Chart of the Day: Check out how much Singapore’s bank lending has plummeted
On back of weaker trade conditions.
Don’t expect loan growth to rise for Singapore’s banks soon as analysts from Moody’s say softer economic conditions in the city-state and in Asia will compound weak credit demand from businesses.
According to a report by Moody’s, Singapore’s domestic bank loans contracted by 2% year-on-year in March 2016, led by a 4% contraction in business loans.
“Cross border loans (so-called Asia currency unit, or ACU) contracted by a more material 9% for the same period, because of the banks' much weaker trade finance business,” the report noted.

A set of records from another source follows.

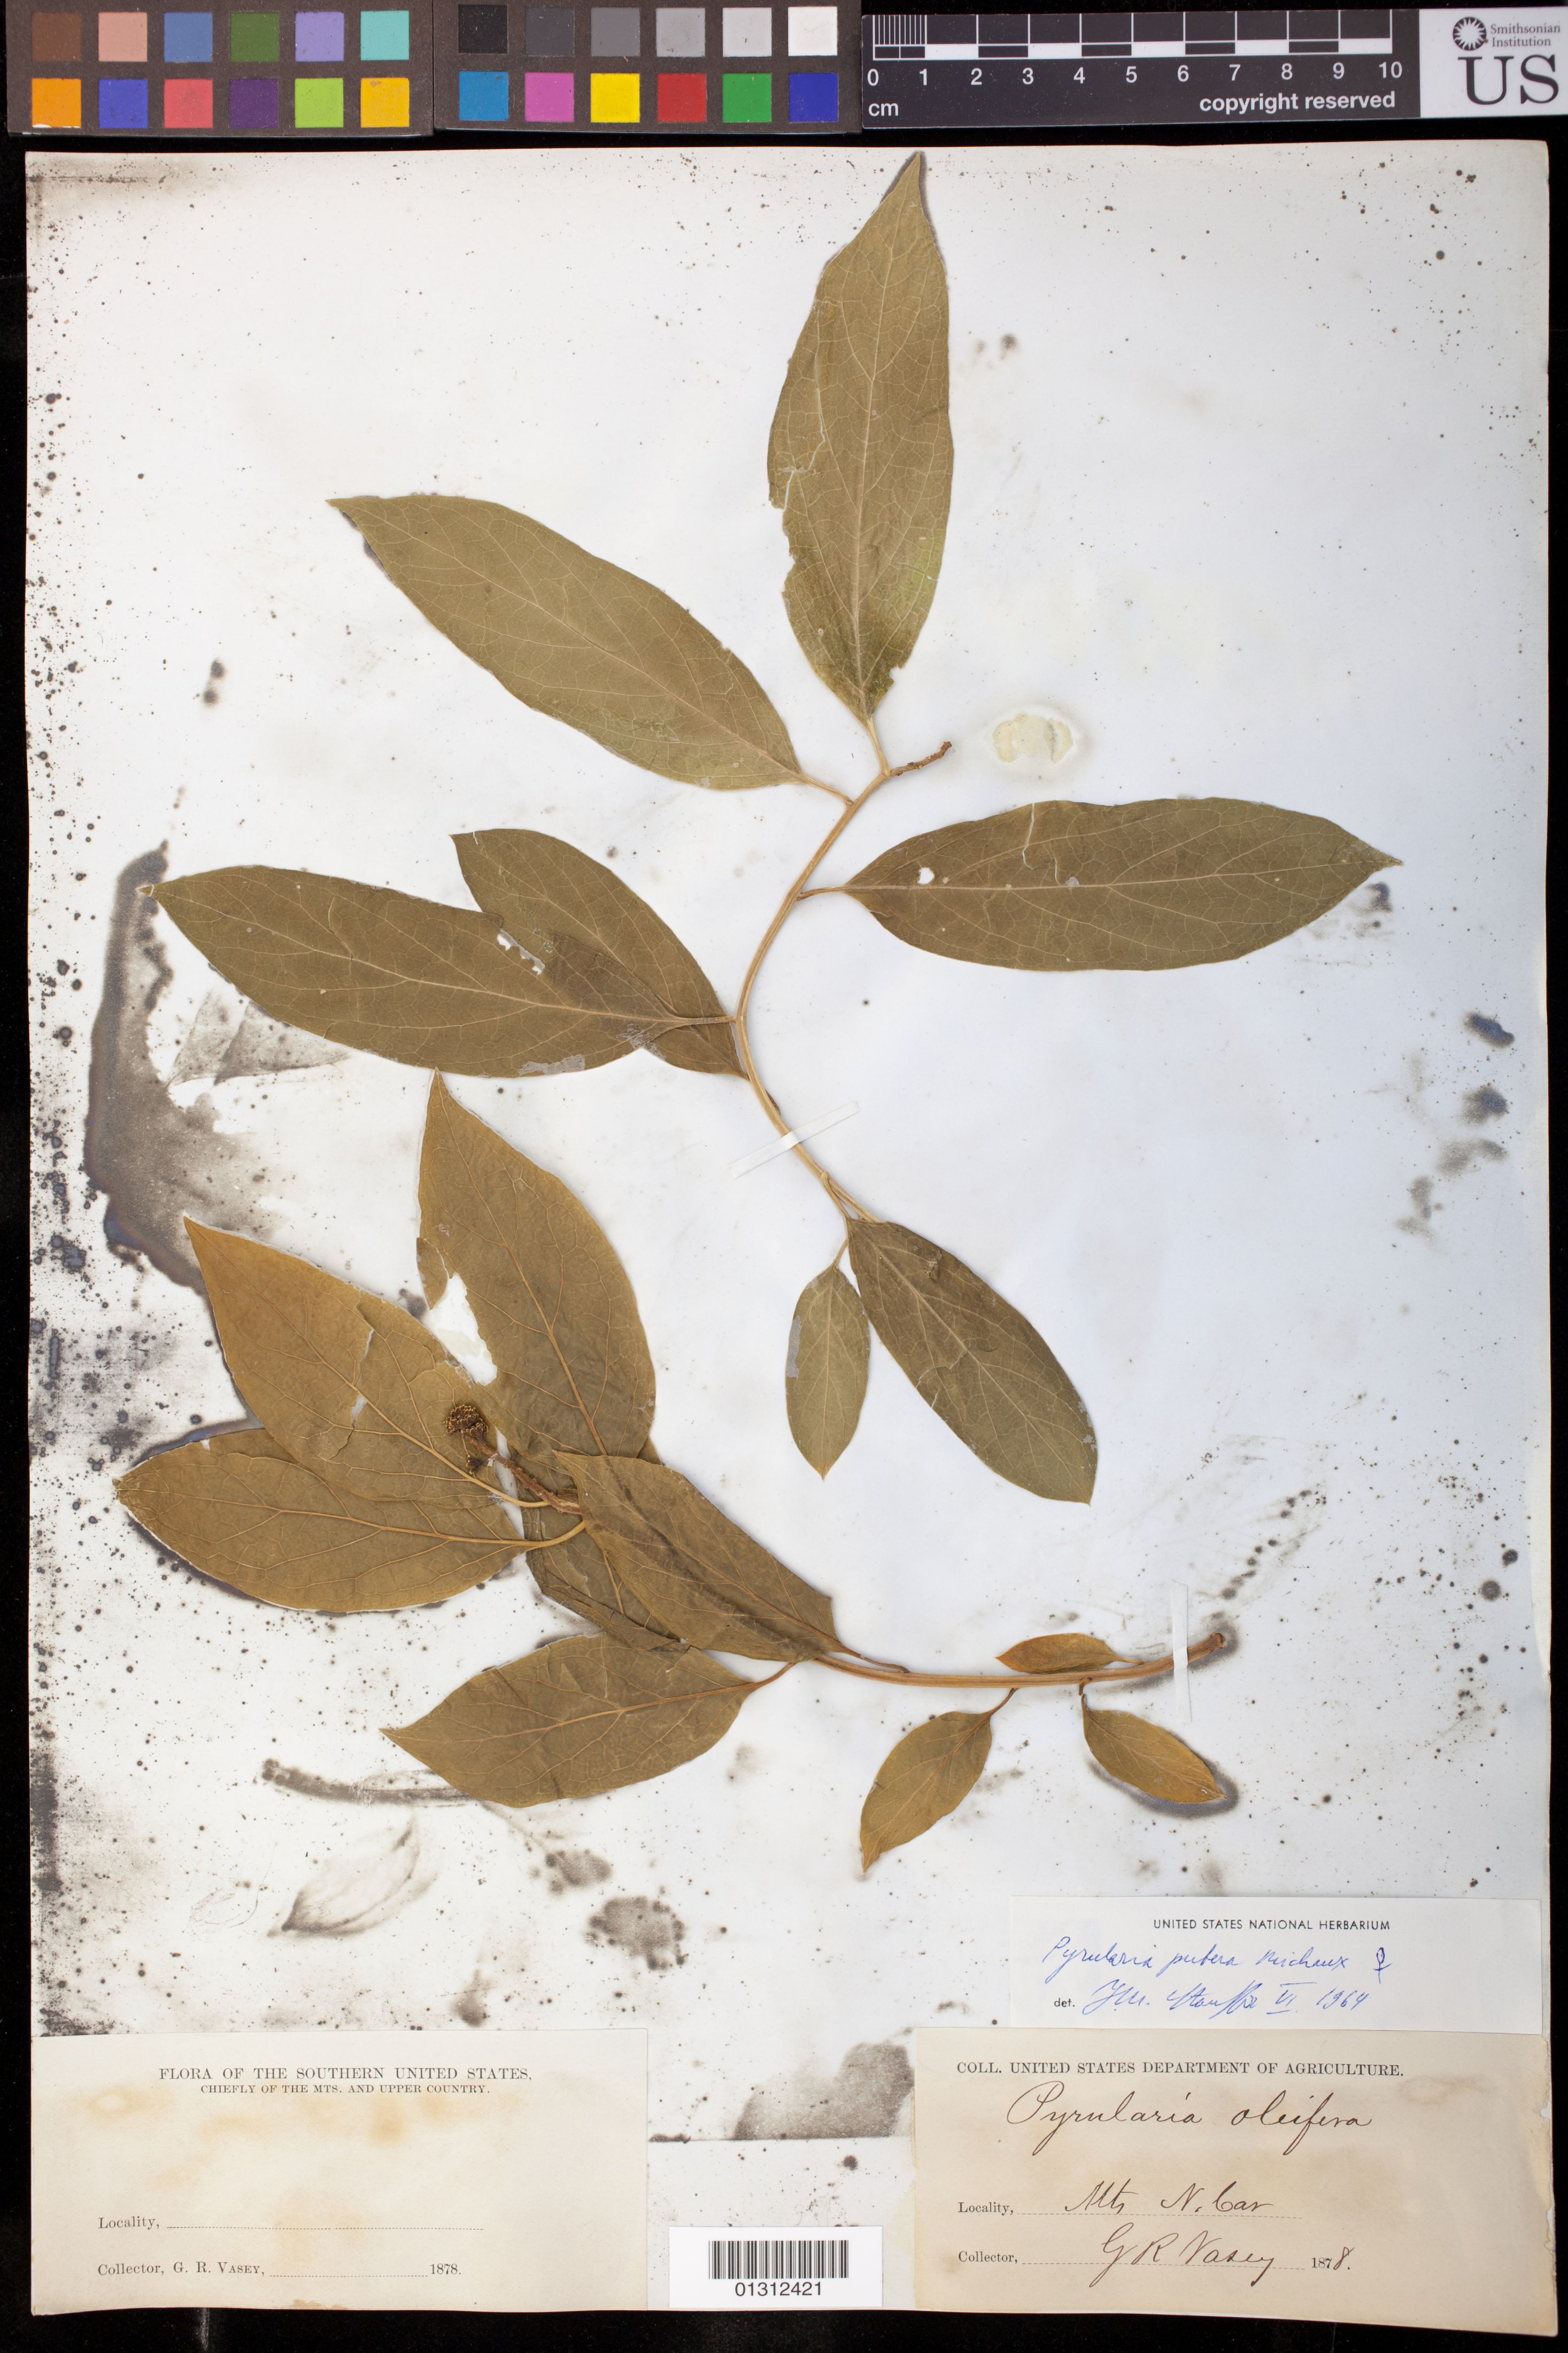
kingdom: Plantae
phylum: Tracheophyta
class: Magnoliopsida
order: Santalales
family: Cervantesiaceae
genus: Pyrularia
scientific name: Pyrularia pubera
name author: Michx.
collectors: G. R. Vasey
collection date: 1878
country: United States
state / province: North Carolina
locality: Mtns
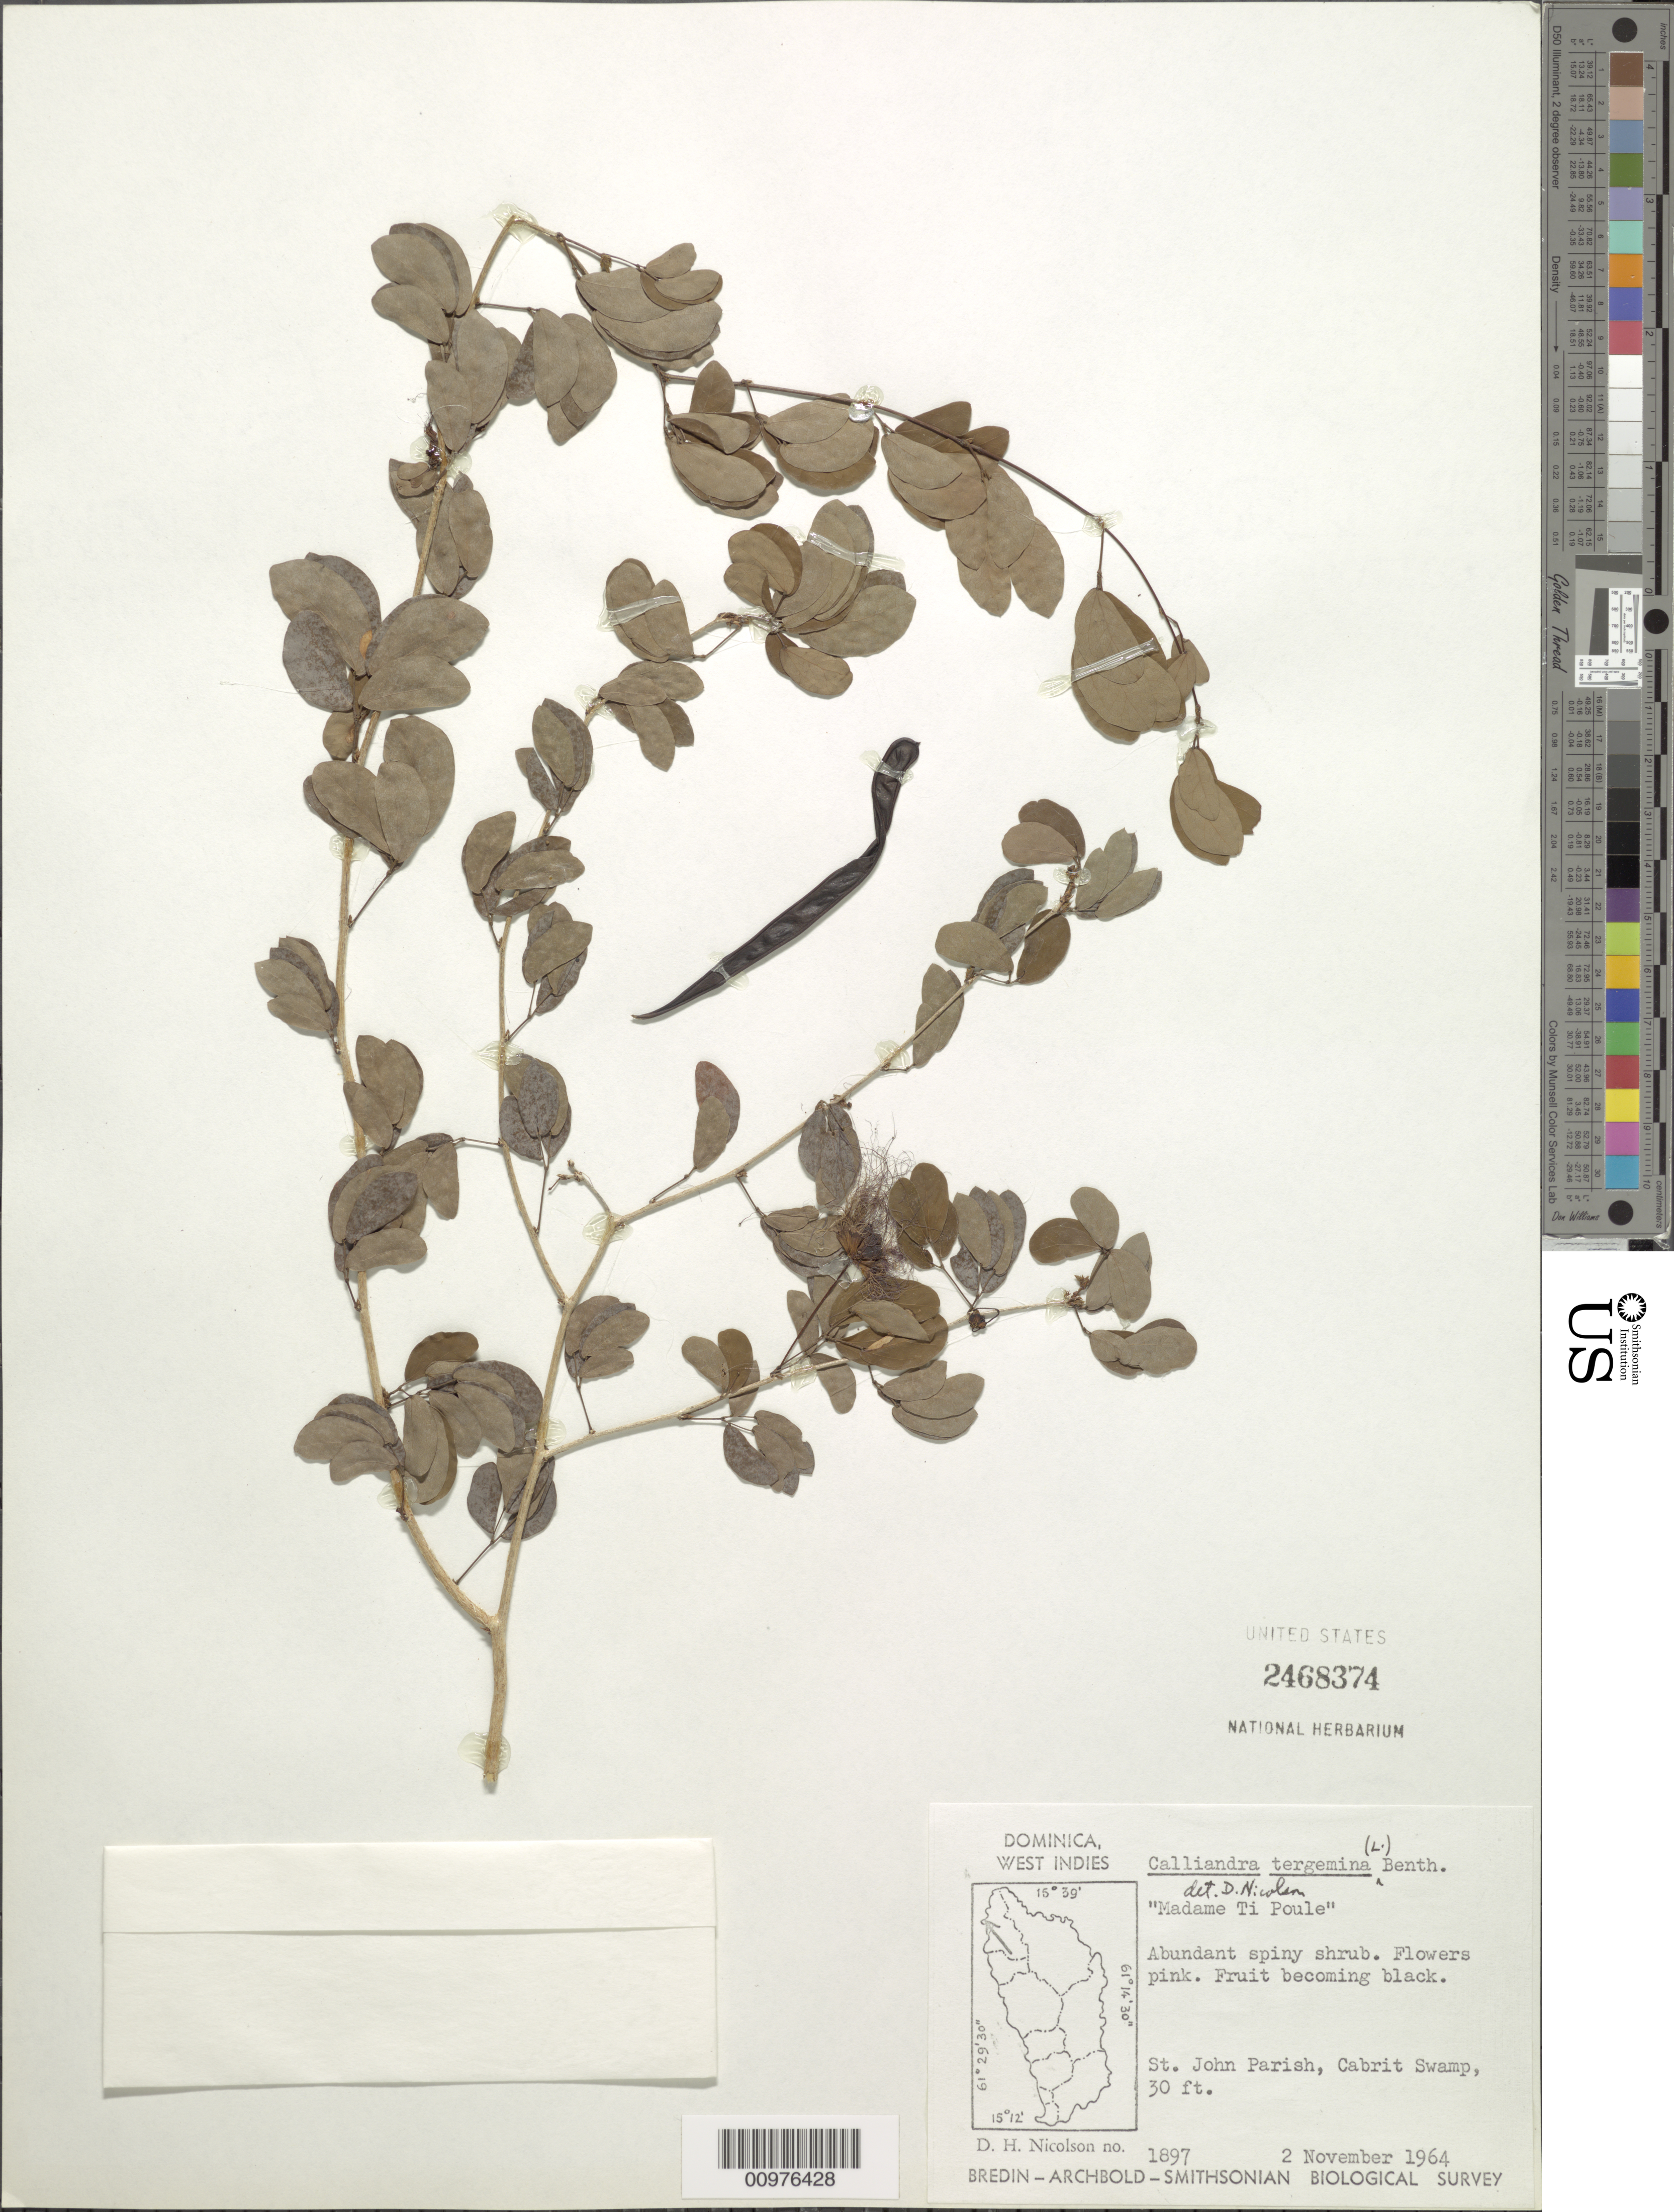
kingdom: Plantae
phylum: Tracheophyta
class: Magnoliopsida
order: Fabales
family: Fabaceae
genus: Calliandra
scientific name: Calliandra tergemina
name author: (L.) Benth.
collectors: D. H. Nicolson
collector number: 1897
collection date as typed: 02 Nov 1964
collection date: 1964-11-02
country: Dominica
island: Dominica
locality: St. John Parish, Cabrit Swamp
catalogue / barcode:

Meanwhile, Moody’s also expects mild deterioration in the banks’ asset quality for the next one and a half year, driven by softer economic and trade growth in Asia.
“Most of the deterioration will likely come from domestic and foreign corporates – which borrowed extensively during the current low interest rate environment which started in 2009 – and from energy-related companies,” Moody’s noted.
“In contrast, we expect that the quality of household loans will remain stable because of the relatively benign employment conditions in Singapore and the low risk of a material property market correction. Under our central scenario, the consolidated problem loans ratio for the three large Singapore banks will increase to 1.8% by end-2017 from 1.1% at end-March 2016,” it added.